Example script: (kubejs/startup_scripts/worldgen.js)

onEvent('worldgen.add', event => {
	// use the anchors helper from the event (NOTE: this requires newer versions of KubeJS)
	// if you are using an older version of KubeJS, you can use the methods in the ore properties class
	const {anchors} = event

	event.addOre((ore) => {
		ore.id = "kubejs:glowstone_test_lmao" // (optional, but recommended) custom id for the feature
		ore.biomes = {
			not: "^savanna" // biome filter, see above (technically also optional)
		}

		// examples on how to use targets
		ore.addTarget('#minecraft:stone_ore_replaceables', 'minecraft:glowstone') // replace anything in the vanilla stone_ore_replaceables tag with Glowstone
		ore.addTarget('minecraft:deepslate', 'minecraft:nether_wart_block')       // replace Deepslate with Nether Wart Blocks
		ore.addTarget([
			'minecraft:gravel',   // replace gravel...
			/minecraft:(.*)_dirt/ // or any kind of dirt (including coarse, rooted, etc.)...
		], 'minecraft:tnt')       // with TNT (trust me, it'll be funny)

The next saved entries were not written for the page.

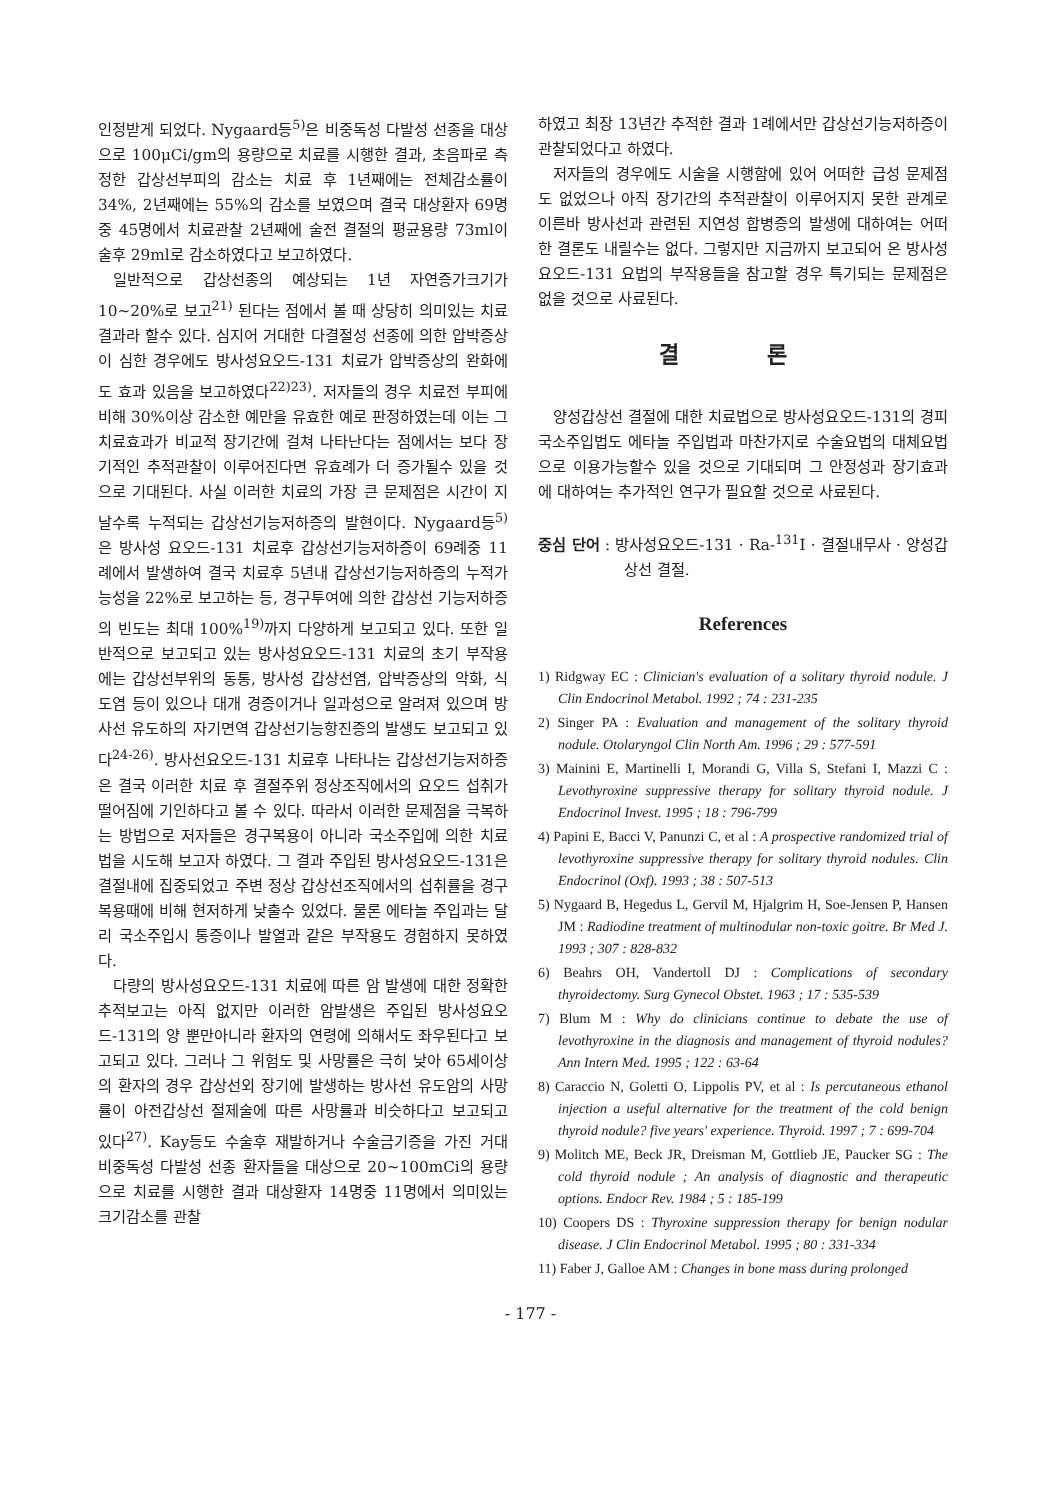인정받게 되었다. Nygaard등<sup>5)</sup>은 비중독성 다발성 선종을 대상으로 100μCi/gm의 용량으로 치료를 시행한 결과, 초음파로 측정한 갑상선부피의 감소는 치료 후 1년째에는 전체감소률이 34%, 2년째에는 55%의 감소를 보였으며 결국 대상환자 69명중 45명에서 치료관찰 2년째에 술전 결절의 평균용량 73ml이 술후 29ml로 감소하였다고 보고하였다.
일반적으로 갑상선종의 예상되는 1년 자연증가크기가 10~20%로 보고<sup>21)</sup> 된다는 점에서 볼 때 상당히 의미있는 치료결과라 할수 있다. 심지어 거대한 다결절성 선종에 의한 압박증상이 심한 경우에도 방사성요오드-131 치료가 압박증상의 완화에도 효과 있음을 보고하였다<sup>22)23)</sup>. 저자들의 경우 치료전 부피에 비해 30%이상 감소한 예만을 유효한 예로 판정하였는데 이는 그 치료효과가 비교적 장기간에 걸쳐 나타난다는 점에서는 보다 장기적인 추적관찰이 이루어진다면 유효례가 더 증가될수 있을 것으로 기대된다. 사실 이러한 치료의 가장 큰 문제점은 시간이 지날수록 누적되는 갑상선기능저하증의 발현이다. Nygaard등<sup>5)</sup>은 방사성 요오드-131 치료후 갑상선기능저하증이 69례중 11례에서 발생하여 결국 치료후 5년내 갑상선기능저하증의 누적가능성을 22%로 보고하는 등, 경구투여에 의한 갑상선 기능저하증의 빈도는 최대 100%<sup>19)</sup>까지 다양하게 보고되고 있다. 또한 일반적으로 보고되고 있는 방사성요오드-131 치료의 초기 부작용에는 갑상선부위의 동통, 방사성 갑상선염, 압박증상의 악화, 식도염 등이 있으나 대개 경증이거나 일과성으로 알려져 있으며 방사선 유도하의 자기면역 갑상선기능항진증의 발생도 보고되고 있다<sup>24-26)</sup>. 방사선요오드-131 치료후 나타나는 갑상선기능저하증은 결국 이러한 치료 후 결절주위 정상조직에서의 요오드 섭취가 떨어짐에 기인하다고 볼 수 있다. 따라서 이러한 문제점을 극복하는 방법으로 저자들은 경구복용이 아니라 국소주입에 의한 치료법을 시도해 보고자 하였다. 그 결과 주입된 방사성요오드-131은 결절내에 집중되었고 주변 정상 갑상선조직에서의 섭취률을 경구복용때에 비해 현저하게 낮출수 있었다. 물론 에타놀 주입과는 달리 국소주입시 통증이나 발열과 같은 부작용도 경험하지 못하였다.
다량의 방사성요오드-131 치료에 따른 암 발생에 대한 정확한 추적보고는 아직 없지만 이러한 암발생은 주입된 방사성요오드-131의 양 뿐만아니라 환자의 연령에 의해서도 좌우된다고 보고되고 있다. 그러나 그 위험도 및 사망률은 극히 낮아 65세이상의 환자의 경우 갑상선외 장기에 발생하는 방사선 유도암의 사망률이 아전갑상선 절제술에 따른 사망률과 비슷하다고 보고되고 있다<sup>27)</sup>. Kay등도 수술후 재발하거나 수술금기증을 가진 거대 비중독성 다발성 선종 환자들을 대상으로 20~100mCi의 용량으로 치료를 시행한 결과 대상환자 14명중 11명에서 의미있는 크기감소를 관찰
하였고 최장 13년간 추적한 결과 1례에서만 갑상선기능저하증이 관찰되었다고 하였다.
저자들의 경우에도 시술을 시행함에 있어 어떠한 급성 문제점도 없었으나 아직 장기간의 추적관찰이 이루어지지 못한 관계로 이른바 방사선과 관련된 지연성 합병증의 발생에 대하여는 어떠한 결론도 내릴수는 없다. 그렇지만 지금까지 보고되어 온 방사성요오드-131 요법의 부작용들을 참고할 경우 특기되는 문제점은 없을 것으로 사료된다.
결 론
양성갑상선 결절에 대한 치료법으로 방사성요오드-131의 경피국소주입법도 에타놀 주입법과 마찬가지로 수술요법의 대체요법으로 이용가능할수 있을 것으로 기대되며 그 안정성과 장기효과에 대하여는 추가적인 연구가 필요할 것으로 사료된다.
중심 단어 : 방사성요오드-131 · Ra-<sup>131</sup>I · 결절내무사 · 양성갑상선 결절.
References
1) Ridgway EC : Clinician's evaluation of a solitary thyroid nodule. J Clin Endocrinol Metabol. 1992 ; 74 : 231-235
2) Singer PA : Evaluation and management of the solitary thyroid nodule. Otolaryngol Clin North Am. 1996 ; 29 : 577-591
3) Mainini E, Martinelli I, Morandi G, Villa S, Stefani I, Mazzi C : Levothyroxine suppressive therapy for solitary thyroid nodule. J Endocrinol Invest. 1995 ; 18 : 796-799
4) Papini E, Bacci V, Panunzi C, et al : A prospective randomized trial of levothyroxine suppressive therapy for solitary thyroid nodules. Clin Endocrinol (Oxf). 1993 ; 38 : 507-513
5) Nygaard B, Hegedus L, Gervil M, Hjalgrim H, Soe-Jensen P, Hansen JM : Radiodine treatment of multinodular non-toxic goitre. Br Med J. 1993 ; 307 : 828-832
6) Beahrs OH, Vandertoll DJ : Complications of secondary thyroidectomy. Surg Gynecol Obstet. 1963 ; 17 : 535-539
7) Blum M : Why do clinicians continue to debate the use of levothyroxine in the diagnosis and management of thyroid nodules? Ann Intern Med. 1995 ; 122 : 63-64
8) Caraccio N, Goletti O, Lippolis PV, et al : Is percutaneous ethanol injection a useful alternative for the treatment of the cold benign thyroid nodule? five years' experience. Thyroid. 1997 ; 7 : 699-704
9) Molitch ME, Beck JR, Dreisman M, Gottlieb JE, Paucker SG : The cold thyroid nodule ; An analysis of diagnostic and therapeutic options. Endocr Rev. 1984 ; 5 : 185-199
10) Coopers DS : Thyroxine suppression therapy for benign nodular disease. J Clin Endocrinol Metabol. 1995 ; 80 : 331-334
11) Faber J, Galloe AM : Changes in bone mass during prolonged
- 177 -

		ore.count([15, 50])                      // generate between 15 and 50 veins (chosen at random), you could use a single number here for a fixed amount of blocks
				.squared()                       // randomly spreads the ores out across the chunk, instead of generating them in a column
				.triangleHeight(				 // generate the ore with a triangular distribution, this means it will be more likely to be placed closer to the center of the anchors
						anchors.aboveBottom(32), // the lower bound should be 32 blocks above the bottom of the world, so in this case, Y = -32 since minY = -64
						anchors.absolute(96)	 // the upper bound, meanwhile is set to be just exactly at Y = 96
				)								 // in total, the ore can be found between Y levels -32 and 96, and will be most likely at Y = (96 + -32) / 2 = 32
	    
        // more, optional parameters (default values are shown here)
        ore.size = 9                            // max. vein size
        ore.noSurface = 0.5                     // chance to discard if the ore would be exposed to air
        ore.worldgenLayer = "underground_ores"  // what generation step the ores should be generated in (see below)
      	ore.chance = 0							// if != 0 and count is unset, the ore has a 1/n chance to generate per chunk
    })

	// oh yeah, and did I mention lakes exist, too?
	// (for now at least, Vanilla is likely to remove them in the future)
	event.addLake((lake) => {
		lake.id = "kubejs:funny_lake" // BlockStatePredicate
		lake.chance = 4
		lake.fluid = "minecraft:lava"
		lake.barrier = "minecraft:diamond_block"
	})
})

onEvent('worldgen.remove', event => {
	console.info("HELP")
	//console.debugEnabled = true;

	// print all features for a given biome filter
	event.printFeatures('', 'minecraft:plains')

	event.removeOres((props) => {
		// much like ADDING ores, this supports filtering by worldgen layer...
		props.worldgenLayer = 'underground_ores'
		// ...and by biome
		props.biomes = [{
			category: "icy",
		}, {
			category: "savanna",
		}, {
			category: "mesa",
		}];

		// BlockStatePredicate to remove iron and copper ores from the given biomes
		// Note tags may NOT be used here, unfortunately...
		props.blocks = ["minecraft:iron_ore", "minecraft:copper_ore"]
	})

	// remove features by their id (first argument is a generation step)
	event.removeFeatureById('underground_ores', ['minecraft:ore_coal_upper', 'minecraft:ore_coal_lower'])
})

Generation Steps

  1. raw_generation
  2. lakes
  3. local_modifications
  4. underground_structures
  5. surface_structures
  6. strongholds
  7. underground_ores
  8. underground_decoration
  9. vegetal_decoration
  10. top_layer_modification

It's possible you may not be able to generate some things in their layer, like ores in dirt, because dirt hasn't spawned yet. So you may have to change the layer to one of the above generation steps by calling ore.worldgenLayer = 'top_layer_modification'. This is, however, not recommended.